My Language Feature Requests
Christopher Wright
dhasenan at gmail.com
Sun Dec 23 07:34:07 PST 2007
Frits van Bommel wrote:
> Christopher Wright wrote:
>> While there is a fixed reference to the GC object, it is pinned. If
>> that reference is rebound to another GC object, the original object is
>> unpinned and the new one is pinned.
>>
>> How to mark these is a difficult problem.

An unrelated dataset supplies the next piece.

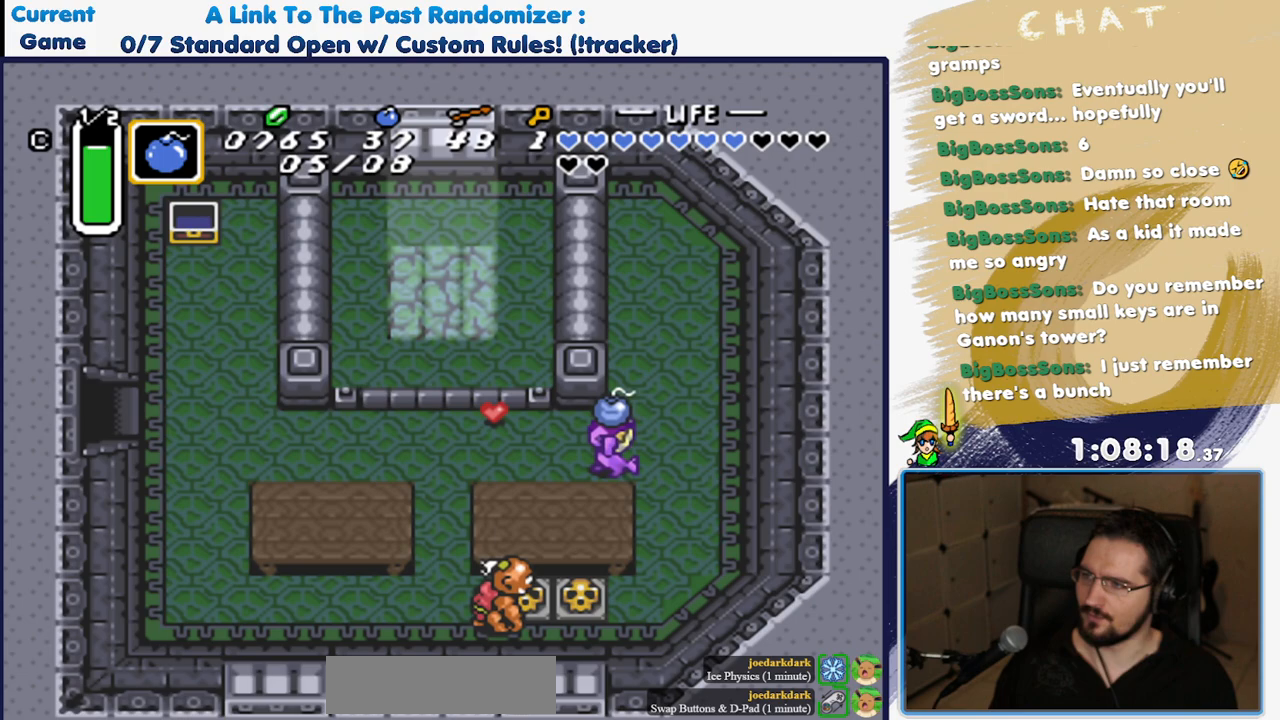
{"buttons": [], "events": [[417, "Y", "up"]]}
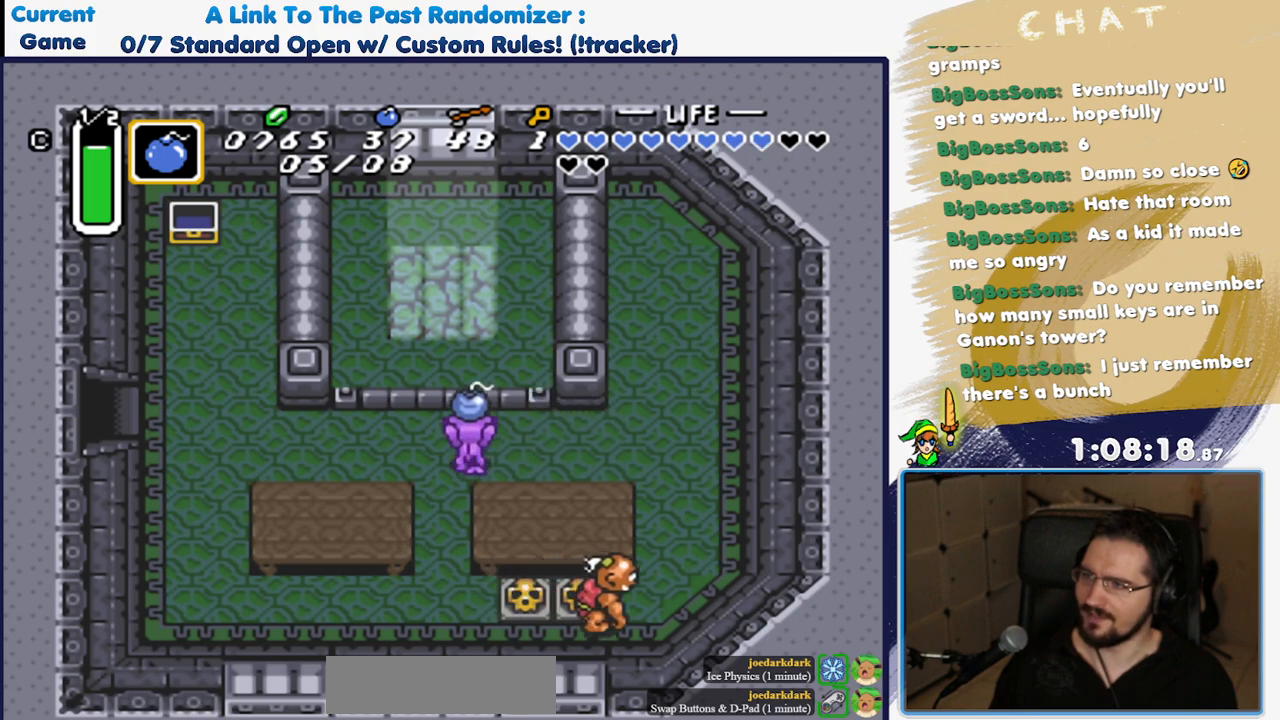
{"buttons": ["Y"], "events": [[50, "DPAD_RIGHT", "down"], [167, "DPAD_RIGHT", "up"], [350, "Y", "down"]]}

On a 64-bit machine, I'd say
>> you just use the most significant bit as a flag; you're not going to
>> use petabytes of address space.
>
> Since "fixedness" as proposed would be a compile-time property, and you
> already need metadata to find pointers to implement a moving GC, such a
> flag could be in that metadata instead of in the pointer itself. (The
> OffsetTypeInfo could say "there's a pointer at offset 8, of type Object,
> and it's fixed")
Yes, I thought of that. Currently, however, offTi isn't populated. Just
like the Interface* that's supposed to be the first element of each
interface's vtbl pointer. It would be useful if it existed, but no cheese.
> If run-time pinning is used instead (where whether the GC cell pointed
> to by a pointer is pinned is not known at compile time), it could be a
> simple (synchronized) counter that starts out at 0 for each memory cell,
> that's incremented when pinned and decremented when unpinned. The GC is
> then only allowed to move cells whose counter is 0.
You would do both. During a collection, you mark each block to see if
it's referenced, and mark it again if it's got a fixed reference. Then
you collect every section that's not referenced and optionally move the
sections that aren't marked as pinned to a more advantageous layout.
If you are proposing a compile-time garbage collector, one that
determines when to delete an object using static analysis, I will be
quite impressed if you come up with an implementation.